- **Texto de origem**:

* * * *

2024/03/12

Uma outra leitura urgente das eleições de 10 de Março


Ontem, num dos directos das intervenções finais dos líderes partidários, o cavalheiro, que aqui não vou nomear, que parece ter-se atribuído o  papel de capo do “bom povo português” afirmou, com pose estudada e perante o aplauso dos seus pares, que o seu partido reduziu “a extrema esquerda à sua insignificância.” Mas acrescentou, logo a seguir, que conquistou “eleitorado de direita e do centro-direita no centro e no norte do país.” Para ele, a eleição de domingo foi “um ajuste de contas com um país silencioso (…), de muitos que viram a esquerda dominar todas as nossas instituições, sem que houvesse qualquer pensamento crítico ou contraditório.” Disse ainda que “este país cujas instituições foram sequestradas, começará agora a ser libertado, pouco a pouco, em todas as instituições (sic)” E, rematou, “começaremos já amanhã a libertar Portugal da esquerda e da extrema esquerda.” 

É preciso ver estas afirmações pelo significado que, efectivamente, têm. Não se trata de conversa fiada. O tom e a pose revelam, sem margem para dúvida, ao que vem.

* * * *

- **Registos fornecidos**:
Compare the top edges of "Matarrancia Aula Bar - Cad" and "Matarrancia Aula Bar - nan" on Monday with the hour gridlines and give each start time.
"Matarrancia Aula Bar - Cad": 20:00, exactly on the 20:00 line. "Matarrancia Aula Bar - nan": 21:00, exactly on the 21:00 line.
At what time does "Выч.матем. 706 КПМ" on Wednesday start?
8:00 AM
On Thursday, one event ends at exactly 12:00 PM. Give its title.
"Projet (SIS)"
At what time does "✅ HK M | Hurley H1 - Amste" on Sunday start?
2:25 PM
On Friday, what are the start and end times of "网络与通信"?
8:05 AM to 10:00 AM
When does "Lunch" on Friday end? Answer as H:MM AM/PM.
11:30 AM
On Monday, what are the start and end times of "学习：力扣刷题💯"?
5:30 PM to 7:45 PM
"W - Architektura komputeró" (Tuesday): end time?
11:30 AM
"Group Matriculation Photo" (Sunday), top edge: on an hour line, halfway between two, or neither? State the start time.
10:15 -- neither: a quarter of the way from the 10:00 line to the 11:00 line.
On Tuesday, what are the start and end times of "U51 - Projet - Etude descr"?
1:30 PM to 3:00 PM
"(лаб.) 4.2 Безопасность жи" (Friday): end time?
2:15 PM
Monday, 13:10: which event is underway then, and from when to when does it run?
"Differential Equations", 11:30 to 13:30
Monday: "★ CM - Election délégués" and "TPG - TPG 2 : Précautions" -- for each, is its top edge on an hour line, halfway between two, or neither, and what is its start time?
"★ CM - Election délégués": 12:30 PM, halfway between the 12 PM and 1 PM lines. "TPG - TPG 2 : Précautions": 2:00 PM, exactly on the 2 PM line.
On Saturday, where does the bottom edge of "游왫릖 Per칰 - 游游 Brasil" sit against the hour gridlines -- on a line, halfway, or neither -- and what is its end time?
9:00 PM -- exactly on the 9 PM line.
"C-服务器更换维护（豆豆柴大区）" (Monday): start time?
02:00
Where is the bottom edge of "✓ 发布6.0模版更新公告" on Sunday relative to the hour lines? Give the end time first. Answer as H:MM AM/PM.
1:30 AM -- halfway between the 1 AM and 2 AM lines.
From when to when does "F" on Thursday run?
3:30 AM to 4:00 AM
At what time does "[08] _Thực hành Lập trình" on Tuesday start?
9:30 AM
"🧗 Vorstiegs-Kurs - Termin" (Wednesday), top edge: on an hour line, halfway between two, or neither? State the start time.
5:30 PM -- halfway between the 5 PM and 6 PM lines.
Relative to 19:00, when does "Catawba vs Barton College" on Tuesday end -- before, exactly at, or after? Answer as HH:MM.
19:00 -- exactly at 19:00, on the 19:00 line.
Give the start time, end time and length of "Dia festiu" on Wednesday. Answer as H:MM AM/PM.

* * * *

- **Tarefas a realizar**:
(1) Repita textualmente o trecho do texto sobre as eleições que começa com as palavras "É preciso ver" e termina com "ao que vem.".
(2) De acordo com o texto sobre as eleições, em que regiões do país afirma o líder partidário ter conquistado eleitorado de direita e do centro-direita?
Os registos não guardam qualquer relação com o texto sobre as eleições.

- **Tarefas resolvidas**:
(1)
É preciso ver estas afirmações pelo significado que, efectivamente, têm. Não se trata de conversa fiada. O tom e a pose revelam, sem margem para dúvida, ao que vem.

(2) No centro e no norte do país.